[Source records]
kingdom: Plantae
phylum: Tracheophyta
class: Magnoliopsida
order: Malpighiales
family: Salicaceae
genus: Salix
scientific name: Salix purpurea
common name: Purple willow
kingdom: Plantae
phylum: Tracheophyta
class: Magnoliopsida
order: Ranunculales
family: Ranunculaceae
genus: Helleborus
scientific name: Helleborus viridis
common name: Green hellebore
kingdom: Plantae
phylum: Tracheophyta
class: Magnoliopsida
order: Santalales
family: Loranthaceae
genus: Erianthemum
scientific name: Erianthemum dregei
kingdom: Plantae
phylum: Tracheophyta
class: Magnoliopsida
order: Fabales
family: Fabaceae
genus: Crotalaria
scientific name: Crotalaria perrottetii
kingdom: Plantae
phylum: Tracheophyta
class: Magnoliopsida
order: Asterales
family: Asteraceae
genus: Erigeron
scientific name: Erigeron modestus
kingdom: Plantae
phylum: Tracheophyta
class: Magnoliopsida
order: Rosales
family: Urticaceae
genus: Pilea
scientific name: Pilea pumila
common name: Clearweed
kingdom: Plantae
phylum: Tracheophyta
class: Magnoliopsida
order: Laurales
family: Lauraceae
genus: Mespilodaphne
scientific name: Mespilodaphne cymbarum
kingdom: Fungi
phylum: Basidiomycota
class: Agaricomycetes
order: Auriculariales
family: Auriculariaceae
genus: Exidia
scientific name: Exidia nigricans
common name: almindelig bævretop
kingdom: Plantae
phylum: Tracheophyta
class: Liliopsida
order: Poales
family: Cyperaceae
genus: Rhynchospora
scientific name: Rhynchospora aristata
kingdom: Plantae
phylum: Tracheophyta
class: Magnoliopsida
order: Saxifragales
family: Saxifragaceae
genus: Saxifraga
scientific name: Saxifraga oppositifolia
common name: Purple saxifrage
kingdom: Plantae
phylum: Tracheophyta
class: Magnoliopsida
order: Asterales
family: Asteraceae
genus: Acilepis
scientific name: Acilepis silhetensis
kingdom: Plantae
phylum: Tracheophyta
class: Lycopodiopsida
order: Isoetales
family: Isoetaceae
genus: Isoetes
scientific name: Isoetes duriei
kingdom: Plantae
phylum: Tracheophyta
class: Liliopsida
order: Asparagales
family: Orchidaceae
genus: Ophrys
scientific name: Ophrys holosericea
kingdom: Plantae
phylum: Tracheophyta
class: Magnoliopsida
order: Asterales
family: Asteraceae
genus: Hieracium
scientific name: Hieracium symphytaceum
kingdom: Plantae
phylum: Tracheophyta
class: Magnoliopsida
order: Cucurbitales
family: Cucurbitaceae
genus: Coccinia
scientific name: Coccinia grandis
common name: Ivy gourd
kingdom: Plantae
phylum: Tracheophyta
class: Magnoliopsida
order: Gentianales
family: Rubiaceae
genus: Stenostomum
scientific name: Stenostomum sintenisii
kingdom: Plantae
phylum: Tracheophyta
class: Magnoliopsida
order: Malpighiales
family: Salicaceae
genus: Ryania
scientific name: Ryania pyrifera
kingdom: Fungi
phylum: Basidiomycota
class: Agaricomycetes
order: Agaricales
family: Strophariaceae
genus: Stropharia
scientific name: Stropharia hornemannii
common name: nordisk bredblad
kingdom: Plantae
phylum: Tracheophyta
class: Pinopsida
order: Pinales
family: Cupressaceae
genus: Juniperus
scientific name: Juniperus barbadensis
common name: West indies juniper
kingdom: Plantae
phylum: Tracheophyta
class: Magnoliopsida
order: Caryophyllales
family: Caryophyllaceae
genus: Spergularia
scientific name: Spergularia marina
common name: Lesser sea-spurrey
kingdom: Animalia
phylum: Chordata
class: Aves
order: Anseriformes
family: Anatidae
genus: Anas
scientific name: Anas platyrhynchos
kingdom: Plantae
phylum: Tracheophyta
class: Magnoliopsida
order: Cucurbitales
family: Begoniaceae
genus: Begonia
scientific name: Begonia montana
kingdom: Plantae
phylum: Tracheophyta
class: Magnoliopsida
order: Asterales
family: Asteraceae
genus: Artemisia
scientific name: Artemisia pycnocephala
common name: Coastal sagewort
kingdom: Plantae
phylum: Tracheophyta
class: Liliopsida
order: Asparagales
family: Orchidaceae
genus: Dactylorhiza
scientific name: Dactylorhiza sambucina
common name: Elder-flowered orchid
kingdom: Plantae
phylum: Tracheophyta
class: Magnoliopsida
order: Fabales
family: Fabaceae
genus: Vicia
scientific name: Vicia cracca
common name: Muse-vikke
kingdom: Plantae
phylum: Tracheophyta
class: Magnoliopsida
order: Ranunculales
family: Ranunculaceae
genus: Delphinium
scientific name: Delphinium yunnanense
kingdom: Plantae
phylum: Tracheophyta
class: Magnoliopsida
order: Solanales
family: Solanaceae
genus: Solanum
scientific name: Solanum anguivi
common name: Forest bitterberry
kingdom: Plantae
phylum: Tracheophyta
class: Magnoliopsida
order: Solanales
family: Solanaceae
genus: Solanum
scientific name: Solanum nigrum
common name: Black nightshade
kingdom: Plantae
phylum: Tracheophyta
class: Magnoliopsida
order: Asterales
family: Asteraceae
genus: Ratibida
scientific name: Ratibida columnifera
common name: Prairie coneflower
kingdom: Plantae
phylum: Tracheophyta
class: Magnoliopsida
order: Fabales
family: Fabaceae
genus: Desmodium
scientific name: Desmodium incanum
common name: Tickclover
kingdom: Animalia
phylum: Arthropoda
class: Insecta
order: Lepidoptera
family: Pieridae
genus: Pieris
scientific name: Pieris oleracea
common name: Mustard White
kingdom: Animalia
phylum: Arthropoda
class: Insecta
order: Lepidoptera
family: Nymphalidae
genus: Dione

SET EXERCISE:
Can you lay out every line of the source records above as a JSON list of strings, one string per line, leaving out any blank lines?

IN RESPONSE:
[
  "kingdom: Plantae",
  "phylum: Tracheophyta",
  "class: Magnoliopsida",
  "order: Malpighiales",
  "family: Salicaceae",
  "genus: Salix",
  "scientific name: Salix purpurea",
  "common name: Purple willow",
  "kingdom: Plantae",
  "phylum: Tracheophyta",
  "class: Magnoliopsida",
  "order: Ranunculales",
  "family: Ranunculaceae",
  "genus: Helleborus",
  "scientific name: Helleborus viridis",
  "common name: Green hellebore",
  "kingdom: Plantae",
  "phylum: Tracheophyta",
  "class: Magnoliopsida",
  "order: Santalales",
  "family: Loranthaceae",
  "genus: Erianthemum",
  "scientific name: Erianthemum dregei",
  "kingdom: Plantae",
  "phylum: Tracheophyta",
  "class: Magnoliopsida",
  "order: Fabales",
  "family: Fabaceae",
  "genus: Crotalaria",
  "scientific name: Crotalaria perrottetii",
  "kingdom: Plantae",
  "phylum: Tracheophyta",
  "class: Magnoliopsida",
  "order: Asterales",
  "family: Asteraceae",
  "genus: Erigeron",
  "scientific name: Erigeron modestus",
  "kingdom: Plantae",
  "phylum: Tracheophyta",
  "class: Magnoliopsida",
  "order: Rosales",
  "family: Urticaceae",
  "genus: Pilea",
  "scientific name: Pilea pumila",
  "common name: Clearweed",
  "kingdom: Plantae",
  "phylum: Tracheophyta",
  "class: Magnoliopsida",
  "order: Laurales",
  "family: Lauraceae",
  "genus: Mespilodaphne",
  "scientific name: Mespilodaphne cymbarum",
  "kingdom: Fungi",
  "phylum: Basidiomycota",
  "class: Agaricomycetes",
  "order: Auriculariales",
  "family: Auriculariaceae",
  "genus: Exidia",
  "scientific name: Exidia nigricans",
  "common name: almindelig bævretop",
  "kingdom: Plantae",
  "phylum: Tracheophyta",
  "class: Liliopsida",
  "order: Poales",
  "family: Cyperaceae",
  "genus: Rhynchospora",
  "scientific name: Rhynchospora aristata",
  "kingdom: Plantae",
  "phylum: Tracheophyta",
  "class: Magnoliopsida",
  "order: Saxifragales",
  "family: Saxifragaceae",
  "genus: Saxifraga",
  "scientific name: Saxifraga oppositifolia",
  "common name: Purple saxifrage",
  "kingdom: Plantae",
  "phylum: Tracheophyta",
  "class: Magnoliopsida",
  "order: Asterales",
  "family: Asteraceae",
  "genus: Acilepis",
  "scientific name: Acilepis silhetensis",
  "kingdom: Plantae",
  "phylum: Tracheophyta",
  "class: Lycopodiopsida",
  "order: Isoetales",
  "family: Isoetaceae",
  "genus: Isoetes",
  "scientific name: Isoetes duriei",
  "kingdom: Plantae",
  "phylum: Tracheophyta",
  "class: Liliopsida",
  "order: Asparagales",
  "family: Orchidaceae",
  "genus: Ophrys",
  "scientific name: Ophrys holosericea",
  "kingdom: Plantae",
  "phylum: Tracheophyta",
  "class: Magnoliopsida",
  "order: Asterales",
  "family: Asteraceae",
  "genus: Hieracium",
  "scientific name: Hieracium symphytaceum",
  "kingdom: Plantae",
  "phylum: Tracheophyta",
  "class: Magnoliopsida",
  "order: Cucurbitales",
  "family: Cucurbitaceae",
  "genus: Coccinia",
  "scientific name: Coccinia grandis",
  "common name: Ivy gourd",
  "kingdom: Plantae",
  "phylum: Tracheophyta",
  "class: Magnoliopsida",
  "order: Gentianales",
  "family: Rubiaceae",
  "genus: Stenostomum",
  "scientific name: Stenostomum sintenisii",
  "kingdom: Plantae",
  "phylum: Tracheophyta",
  "class: Magnoliopsida",
  "order: Malpighiales",
  "family: Salicaceae",
  "genus: Ryania",
  "scientific name: Ryania pyrifera",
  "kingdom: Fungi",
  "phylum: Basidiomycota",
  "class: Agaricomycetes",
  "order: Agaricales",
  "family: Strophariaceae",
  "genus: Stropharia",
  "scientific name: Stropharia hornemannii",
  "common name: nordisk bredblad",
  "kingdom: Plantae",
  "phylum: Tracheophyta",
  "class: Pinopsida",
  "order: Pinales",
  "family: Cupressaceae",
  "genus: Juniperus",
  "scientific name: Juniperus barbadensis",
  "common name: West indies juniper",
  "kingdom: Plantae",
  "phylum: Tracheophyta",
  "class: Magnoliopsida",
  "order: Caryophyllales",
  "family: Caryophyllaceae",
  "genus: Spergularia",
  "scientific name: Spergularia marina",
  "common name: Lesser sea-spurrey",
  "kingdom: Animalia",
  "phylum: Chordata",
  "class: Aves",
  "order: Anseriformes",
  "family: Anatidae",
  "genus: Anas",
  "scientific name: Anas platyrhynchos",
  "kingdom: Plantae",
  "phylum: Tracheophyta",
  "class: Magnoliopsida",
  "order: Cucurbitales",
  "family: Begoniaceae",
  "genus: Begonia",
  "scientific name: Begonia montana",
  "kingdom: Plantae",
  "phylum: Tracheophyta",
  "class: Magnoliopsida",
  "order: Asterales",
  "family: Asteraceae",
  "genus: Artemisia",
  "scientific name: Artemisia pycnocephala",
  "common name: Coastal sagewort",
  "kingdom: Plantae",
  "phylum: Tracheophyta",
  "class: Liliopsida",
  "order: Asparagales",
  "family: Orchidaceae",
  "genus: Dactylorhiza",
  "scientific name: Dactylorhiza sambucina",
  "common name: Elder-flowered orchid",
  "kingdom: Plantae",
  "phylum: Tracheophyta",
  "class: Magnoliopsida",
  "order: Fabales",
  "family: Fabaceae",
  "genus: Vicia",
  "scientific name: Vicia cracca",
  "common name: Muse-vikke",
  "kingdom: Plantae",
  "phylum: Tracheophyta",
  "class: Magnoliopsida",
  "order: Ranunculales",
  "family: Ranunculaceae",
  "genus: Delphinium",
  "scientific name: Delphinium yunnanense",
  "kingdom: Plantae",
  "phylum: Tracheophyta",
  "class: Magnoliopsida",
  "order: Solanales",
  "family: Solanaceae",
  "genus: Solanum",
  "scientific name: Solanum anguivi",
  "common name: Forest bitterberry",
  "kingdom: Plantae",
  "phylum: Tracheophyta",
  "class: Magnoliopsida",
  "order: Solanales",
  "family: Solanaceae",
  "genus: Solanum",
  "scientific name: Solanum nigrum",
  "common name: Black nightshade",
  "kingdom: Plantae",
  "phylum: Tracheophyta",
  "class: Magnoliopsida",
  "order: Asterales",
  "family: Asteraceae",
  "genus: Ratibida",
  "scientific name: Ratibida columnifera",
  "common name: Prairie coneflower",
  "kingdom: Plantae",
  "phylum: Tracheophyta",
  "class: Magnoliopsida",
  "order: Fabales",
  "family: Fabaceae",
  "genus: Desmodium",
  "scientific name: Desmodium incanum",
  "common name: Tickclover",
  "kingdom: Animalia",
  "phylum: Arthropoda",
  "class: Insecta",
  "order: Lepidoptera",
  "family: Pieridae",
  "genus: Pieris",
  "scientific name: Pieris oleracea",
  "common name: Mustard White",
  "kingdom: Animalia",
  "phylum: Arthropoda",
  "class: Insecta",
  "order: Lepidoptera",
  "family: Nymphalidae",
  "genus: Dione"
]